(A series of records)

==============================

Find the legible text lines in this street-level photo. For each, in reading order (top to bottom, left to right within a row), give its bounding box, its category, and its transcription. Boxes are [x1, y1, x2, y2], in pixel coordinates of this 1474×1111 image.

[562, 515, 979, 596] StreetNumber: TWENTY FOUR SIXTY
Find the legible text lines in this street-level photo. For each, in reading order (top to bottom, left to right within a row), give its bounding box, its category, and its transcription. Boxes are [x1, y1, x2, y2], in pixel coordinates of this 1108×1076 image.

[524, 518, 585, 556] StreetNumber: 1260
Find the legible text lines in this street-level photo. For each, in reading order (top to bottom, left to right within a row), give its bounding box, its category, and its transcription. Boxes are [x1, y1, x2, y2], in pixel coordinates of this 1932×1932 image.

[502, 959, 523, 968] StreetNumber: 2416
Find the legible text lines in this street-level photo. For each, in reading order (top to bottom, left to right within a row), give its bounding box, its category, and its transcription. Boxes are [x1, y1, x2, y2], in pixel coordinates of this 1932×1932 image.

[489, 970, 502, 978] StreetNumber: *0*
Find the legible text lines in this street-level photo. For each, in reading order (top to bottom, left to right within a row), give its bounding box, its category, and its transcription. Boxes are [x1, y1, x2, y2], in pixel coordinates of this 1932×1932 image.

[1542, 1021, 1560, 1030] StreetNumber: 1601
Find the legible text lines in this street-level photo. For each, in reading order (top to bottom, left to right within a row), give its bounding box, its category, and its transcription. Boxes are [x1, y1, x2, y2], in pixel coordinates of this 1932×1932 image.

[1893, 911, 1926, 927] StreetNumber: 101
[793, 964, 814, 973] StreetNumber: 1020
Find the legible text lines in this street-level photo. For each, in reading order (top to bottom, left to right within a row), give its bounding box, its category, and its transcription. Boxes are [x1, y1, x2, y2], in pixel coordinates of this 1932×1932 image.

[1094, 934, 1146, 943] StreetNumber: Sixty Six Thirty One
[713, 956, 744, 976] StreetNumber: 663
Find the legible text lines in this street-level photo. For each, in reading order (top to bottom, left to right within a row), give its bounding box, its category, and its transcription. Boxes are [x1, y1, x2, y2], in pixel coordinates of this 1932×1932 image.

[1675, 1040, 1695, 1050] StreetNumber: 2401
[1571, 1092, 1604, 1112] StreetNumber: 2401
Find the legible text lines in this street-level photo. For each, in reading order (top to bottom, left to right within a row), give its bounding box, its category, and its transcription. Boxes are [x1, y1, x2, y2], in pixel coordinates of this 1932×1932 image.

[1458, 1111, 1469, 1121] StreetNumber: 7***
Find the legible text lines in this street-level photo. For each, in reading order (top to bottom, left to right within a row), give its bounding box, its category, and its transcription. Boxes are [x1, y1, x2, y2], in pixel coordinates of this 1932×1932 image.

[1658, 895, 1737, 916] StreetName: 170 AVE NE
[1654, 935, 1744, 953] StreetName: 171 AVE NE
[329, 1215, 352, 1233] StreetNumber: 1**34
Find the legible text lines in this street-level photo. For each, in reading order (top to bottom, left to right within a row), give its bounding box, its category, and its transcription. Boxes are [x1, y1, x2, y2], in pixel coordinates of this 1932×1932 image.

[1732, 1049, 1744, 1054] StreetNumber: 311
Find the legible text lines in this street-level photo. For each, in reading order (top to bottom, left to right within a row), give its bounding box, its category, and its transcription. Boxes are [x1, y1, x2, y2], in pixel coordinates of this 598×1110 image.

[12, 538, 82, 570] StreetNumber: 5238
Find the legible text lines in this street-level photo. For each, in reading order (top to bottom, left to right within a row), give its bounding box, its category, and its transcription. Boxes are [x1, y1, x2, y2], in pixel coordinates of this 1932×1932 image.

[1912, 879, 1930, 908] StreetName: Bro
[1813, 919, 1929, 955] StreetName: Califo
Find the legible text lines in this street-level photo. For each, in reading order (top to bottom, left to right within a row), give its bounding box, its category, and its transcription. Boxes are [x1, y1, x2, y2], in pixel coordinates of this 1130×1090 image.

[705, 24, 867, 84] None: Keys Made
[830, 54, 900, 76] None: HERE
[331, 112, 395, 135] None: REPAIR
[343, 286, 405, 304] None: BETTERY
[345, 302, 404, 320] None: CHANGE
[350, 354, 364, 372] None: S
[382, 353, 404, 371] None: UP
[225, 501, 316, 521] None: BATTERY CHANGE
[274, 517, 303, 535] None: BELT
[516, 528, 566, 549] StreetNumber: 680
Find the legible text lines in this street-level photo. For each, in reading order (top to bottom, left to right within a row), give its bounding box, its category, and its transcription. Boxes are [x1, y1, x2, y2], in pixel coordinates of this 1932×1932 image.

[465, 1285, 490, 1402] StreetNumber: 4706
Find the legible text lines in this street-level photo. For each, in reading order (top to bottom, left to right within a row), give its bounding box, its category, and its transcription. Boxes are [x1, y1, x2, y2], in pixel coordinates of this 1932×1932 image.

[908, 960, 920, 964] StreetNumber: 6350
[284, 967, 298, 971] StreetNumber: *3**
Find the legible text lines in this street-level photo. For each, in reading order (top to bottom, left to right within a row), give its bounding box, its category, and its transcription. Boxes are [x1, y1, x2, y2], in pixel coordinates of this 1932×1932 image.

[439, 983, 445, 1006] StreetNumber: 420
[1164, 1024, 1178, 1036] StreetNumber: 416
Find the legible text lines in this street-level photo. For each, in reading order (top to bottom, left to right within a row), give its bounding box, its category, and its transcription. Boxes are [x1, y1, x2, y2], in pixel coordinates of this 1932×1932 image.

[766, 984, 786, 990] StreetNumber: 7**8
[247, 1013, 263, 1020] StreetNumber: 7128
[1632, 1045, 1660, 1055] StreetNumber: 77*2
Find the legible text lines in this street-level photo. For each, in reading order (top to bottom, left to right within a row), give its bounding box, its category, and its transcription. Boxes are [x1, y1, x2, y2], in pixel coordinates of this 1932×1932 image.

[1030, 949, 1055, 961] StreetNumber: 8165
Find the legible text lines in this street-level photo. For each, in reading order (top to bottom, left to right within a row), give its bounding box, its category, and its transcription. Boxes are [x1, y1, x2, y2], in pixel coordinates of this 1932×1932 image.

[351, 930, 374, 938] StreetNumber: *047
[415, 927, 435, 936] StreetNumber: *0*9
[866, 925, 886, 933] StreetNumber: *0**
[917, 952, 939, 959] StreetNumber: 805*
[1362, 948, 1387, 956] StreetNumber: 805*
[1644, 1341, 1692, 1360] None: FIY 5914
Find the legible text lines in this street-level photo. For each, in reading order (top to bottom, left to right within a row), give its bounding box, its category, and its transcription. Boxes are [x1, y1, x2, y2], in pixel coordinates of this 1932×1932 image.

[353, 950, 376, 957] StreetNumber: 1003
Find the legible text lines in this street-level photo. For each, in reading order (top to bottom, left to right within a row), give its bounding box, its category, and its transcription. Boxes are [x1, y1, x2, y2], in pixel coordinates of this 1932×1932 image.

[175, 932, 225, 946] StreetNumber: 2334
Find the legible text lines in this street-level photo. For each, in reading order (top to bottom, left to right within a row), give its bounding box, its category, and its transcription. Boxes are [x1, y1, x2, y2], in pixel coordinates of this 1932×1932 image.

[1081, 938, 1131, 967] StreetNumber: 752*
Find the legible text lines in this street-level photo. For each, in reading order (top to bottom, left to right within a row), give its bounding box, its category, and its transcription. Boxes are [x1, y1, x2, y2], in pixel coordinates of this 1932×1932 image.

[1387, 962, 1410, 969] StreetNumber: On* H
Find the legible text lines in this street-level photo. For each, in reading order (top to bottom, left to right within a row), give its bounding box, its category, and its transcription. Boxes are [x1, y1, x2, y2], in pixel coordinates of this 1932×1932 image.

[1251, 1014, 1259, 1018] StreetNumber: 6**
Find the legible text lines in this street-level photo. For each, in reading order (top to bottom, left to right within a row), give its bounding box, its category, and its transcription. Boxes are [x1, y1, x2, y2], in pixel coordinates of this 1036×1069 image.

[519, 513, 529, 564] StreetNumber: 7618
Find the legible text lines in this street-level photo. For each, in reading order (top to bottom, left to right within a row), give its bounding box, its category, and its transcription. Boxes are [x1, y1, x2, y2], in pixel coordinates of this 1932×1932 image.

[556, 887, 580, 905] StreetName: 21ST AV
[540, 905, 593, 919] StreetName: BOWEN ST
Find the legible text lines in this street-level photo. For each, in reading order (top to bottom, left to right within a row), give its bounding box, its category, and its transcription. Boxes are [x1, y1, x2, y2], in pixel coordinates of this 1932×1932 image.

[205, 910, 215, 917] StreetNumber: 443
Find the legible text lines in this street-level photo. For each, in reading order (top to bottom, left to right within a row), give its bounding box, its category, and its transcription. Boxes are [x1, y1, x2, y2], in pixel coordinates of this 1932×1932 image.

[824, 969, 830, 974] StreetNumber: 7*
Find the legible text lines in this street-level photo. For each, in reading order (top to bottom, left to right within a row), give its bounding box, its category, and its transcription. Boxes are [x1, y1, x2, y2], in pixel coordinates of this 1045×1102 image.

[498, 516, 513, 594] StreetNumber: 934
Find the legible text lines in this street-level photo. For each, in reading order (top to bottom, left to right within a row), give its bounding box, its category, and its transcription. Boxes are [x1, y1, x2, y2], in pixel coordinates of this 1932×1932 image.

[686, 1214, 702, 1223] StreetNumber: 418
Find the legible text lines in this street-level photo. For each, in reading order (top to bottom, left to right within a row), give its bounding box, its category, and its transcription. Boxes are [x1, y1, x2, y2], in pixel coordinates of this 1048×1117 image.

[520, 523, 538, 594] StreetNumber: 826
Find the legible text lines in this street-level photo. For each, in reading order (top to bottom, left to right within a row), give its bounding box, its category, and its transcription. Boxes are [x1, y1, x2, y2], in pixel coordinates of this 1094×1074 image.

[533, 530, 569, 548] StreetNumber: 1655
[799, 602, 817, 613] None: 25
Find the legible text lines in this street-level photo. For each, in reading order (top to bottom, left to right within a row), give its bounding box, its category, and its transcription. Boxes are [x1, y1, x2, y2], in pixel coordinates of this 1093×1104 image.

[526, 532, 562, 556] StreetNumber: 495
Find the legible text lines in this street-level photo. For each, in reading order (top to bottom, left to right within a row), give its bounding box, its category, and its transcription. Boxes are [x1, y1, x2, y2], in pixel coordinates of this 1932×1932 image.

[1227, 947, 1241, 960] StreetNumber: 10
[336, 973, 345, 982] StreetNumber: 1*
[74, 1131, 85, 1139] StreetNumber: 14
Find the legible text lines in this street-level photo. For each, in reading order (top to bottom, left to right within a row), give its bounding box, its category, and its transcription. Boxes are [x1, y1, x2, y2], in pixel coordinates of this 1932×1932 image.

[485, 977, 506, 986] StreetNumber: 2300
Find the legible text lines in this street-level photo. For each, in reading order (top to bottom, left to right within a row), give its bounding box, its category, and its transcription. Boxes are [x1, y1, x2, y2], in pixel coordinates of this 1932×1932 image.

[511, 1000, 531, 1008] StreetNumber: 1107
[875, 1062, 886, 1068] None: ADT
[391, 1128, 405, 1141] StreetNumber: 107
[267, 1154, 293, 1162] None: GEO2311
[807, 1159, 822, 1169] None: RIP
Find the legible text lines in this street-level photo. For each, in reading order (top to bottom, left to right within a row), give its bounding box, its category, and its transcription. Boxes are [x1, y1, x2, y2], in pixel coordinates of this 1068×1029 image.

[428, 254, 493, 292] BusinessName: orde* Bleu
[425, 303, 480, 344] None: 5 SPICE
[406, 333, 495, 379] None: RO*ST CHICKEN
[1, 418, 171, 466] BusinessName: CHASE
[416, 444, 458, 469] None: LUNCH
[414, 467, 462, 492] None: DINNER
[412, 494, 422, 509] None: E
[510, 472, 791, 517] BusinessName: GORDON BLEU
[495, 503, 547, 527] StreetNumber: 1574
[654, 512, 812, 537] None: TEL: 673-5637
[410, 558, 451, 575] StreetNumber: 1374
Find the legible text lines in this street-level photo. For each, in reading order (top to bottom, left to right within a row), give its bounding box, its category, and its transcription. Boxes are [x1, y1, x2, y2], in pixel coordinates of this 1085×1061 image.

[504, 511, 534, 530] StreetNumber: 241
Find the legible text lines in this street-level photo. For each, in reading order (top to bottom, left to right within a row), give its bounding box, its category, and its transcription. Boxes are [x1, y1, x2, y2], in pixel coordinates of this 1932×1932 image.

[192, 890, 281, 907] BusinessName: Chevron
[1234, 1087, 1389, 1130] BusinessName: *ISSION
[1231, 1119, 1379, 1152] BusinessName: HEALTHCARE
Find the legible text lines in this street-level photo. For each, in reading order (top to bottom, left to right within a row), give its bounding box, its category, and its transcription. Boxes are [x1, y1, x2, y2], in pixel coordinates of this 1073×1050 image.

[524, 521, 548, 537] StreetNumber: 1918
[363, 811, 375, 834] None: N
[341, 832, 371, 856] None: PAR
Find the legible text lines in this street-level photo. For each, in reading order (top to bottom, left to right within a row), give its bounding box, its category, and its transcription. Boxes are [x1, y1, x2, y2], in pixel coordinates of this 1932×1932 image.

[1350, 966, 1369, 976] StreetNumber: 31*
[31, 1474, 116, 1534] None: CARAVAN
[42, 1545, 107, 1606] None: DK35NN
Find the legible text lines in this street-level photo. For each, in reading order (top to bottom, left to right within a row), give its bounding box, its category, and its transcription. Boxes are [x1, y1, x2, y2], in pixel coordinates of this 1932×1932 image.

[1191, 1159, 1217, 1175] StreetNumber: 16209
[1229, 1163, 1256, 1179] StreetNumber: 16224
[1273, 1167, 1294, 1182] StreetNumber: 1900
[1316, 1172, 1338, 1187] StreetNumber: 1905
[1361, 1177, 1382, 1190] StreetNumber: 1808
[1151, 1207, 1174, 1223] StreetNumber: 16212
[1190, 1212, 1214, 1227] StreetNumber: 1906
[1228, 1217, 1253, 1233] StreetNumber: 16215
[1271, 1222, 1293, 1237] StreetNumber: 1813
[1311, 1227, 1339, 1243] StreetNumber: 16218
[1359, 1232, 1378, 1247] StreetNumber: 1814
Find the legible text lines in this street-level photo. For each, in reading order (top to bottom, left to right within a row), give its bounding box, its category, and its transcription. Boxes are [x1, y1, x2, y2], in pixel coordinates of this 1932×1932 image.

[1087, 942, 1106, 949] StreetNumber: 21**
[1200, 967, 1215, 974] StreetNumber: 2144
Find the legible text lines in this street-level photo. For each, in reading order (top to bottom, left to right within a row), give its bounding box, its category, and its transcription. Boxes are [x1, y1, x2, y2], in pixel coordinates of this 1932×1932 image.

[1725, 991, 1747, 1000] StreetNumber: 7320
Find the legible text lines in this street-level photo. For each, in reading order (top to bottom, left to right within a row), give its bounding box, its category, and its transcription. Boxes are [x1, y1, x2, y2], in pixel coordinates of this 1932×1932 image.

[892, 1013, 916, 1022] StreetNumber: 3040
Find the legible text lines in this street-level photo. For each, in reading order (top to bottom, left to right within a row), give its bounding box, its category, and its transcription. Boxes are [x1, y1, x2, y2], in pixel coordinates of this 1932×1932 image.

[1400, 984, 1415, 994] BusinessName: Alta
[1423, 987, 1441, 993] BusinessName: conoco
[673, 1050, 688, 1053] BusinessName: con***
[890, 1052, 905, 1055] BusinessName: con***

==============================

▶ **What needs to be done**: Express the records above as a JSON list of strings, one string per line, with blank lines omitted. Start at the beginning of the records and stop after the line containing "[524, 518, 585, 556] StreetNumber: 1260".

▶ **Correct answer**:
[
  "Find the legible text lines in this street-level photo. For each, in reading order (top to bottom, left to right within a row), give its bounding box, its category, and its transcription. Boxes are [x1, y1, x2, y2], in pixel coordinates of this 1474×1111 image.",
  "[562, 515, 979, 596] StreetNumber: TWENTY FOUR SIXTY",
  "Find the legible text lines in this street-level photo. For each, in reading order (top to bottom, left to right within a row), give its bounding box, its category, and its transcription. Boxes are [x1, y1, x2, y2], in pixel coordinates of this 1108×1076 image.",
  "[524, 518, 585, 556] StreetNumber: 1260"
]